• _Your task_: Retype every line of the saved entries below with no changes.

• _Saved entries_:
= = = = =

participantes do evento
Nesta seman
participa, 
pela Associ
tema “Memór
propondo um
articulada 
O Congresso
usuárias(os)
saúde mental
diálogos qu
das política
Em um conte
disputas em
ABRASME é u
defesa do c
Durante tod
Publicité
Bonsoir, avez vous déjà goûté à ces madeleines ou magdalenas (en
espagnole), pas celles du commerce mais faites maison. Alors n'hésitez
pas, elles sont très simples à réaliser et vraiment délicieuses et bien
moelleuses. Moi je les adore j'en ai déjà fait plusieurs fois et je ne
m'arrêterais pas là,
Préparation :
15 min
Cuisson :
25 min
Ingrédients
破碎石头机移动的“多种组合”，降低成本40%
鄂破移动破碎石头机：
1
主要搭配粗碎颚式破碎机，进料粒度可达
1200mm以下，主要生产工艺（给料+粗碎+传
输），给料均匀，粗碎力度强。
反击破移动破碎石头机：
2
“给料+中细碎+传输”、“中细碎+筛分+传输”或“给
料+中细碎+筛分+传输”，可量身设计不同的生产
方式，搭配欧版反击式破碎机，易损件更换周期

= = = = =

• _Your response_:
participantes do evento
Nesta seman
participa, 
pela Associ
tema “Memór
propondo um
articulada 
O Congresso
usuárias(os)
saúde mental
diálogos qu
das política
Em um conte
disputas em
ABRASME é u
defesa do c
Durante tod
Publicité
Bonsoir, avez vous déjà goûté à ces madeleines ou magdalenas (en
espagnole), pas celles du commerce mais faites maison. Alors n'hésitez
pas, elles sont très simples à réaliser et vraiment délicieuses et bien
moelleuses. Moi je les adore j'en ai déjà fait plusieurs fois et je ne
m'arrêterais pas là,
Préparation :
15 min
Cuisson :
25 min
Ingrédients
破碎石头机移动的“多种组合”，降低成本40%
鄂破移动破碎石头机：
1
主要搭配粗碎颚式破碎机，进料粒度可达
1200mm以下，主要生产工艺（给料+粗碎+传
输），给料均匀，粗碎力度强。
反击破移动破碎石头机：
2
“给料+中细碎+传输”、“中细碎+筛分+传输”或“给
料+中细碎+筛分+传输”，可量身设计不同的生产
方式，搭配欧版反击式破碎机，易损件更换周期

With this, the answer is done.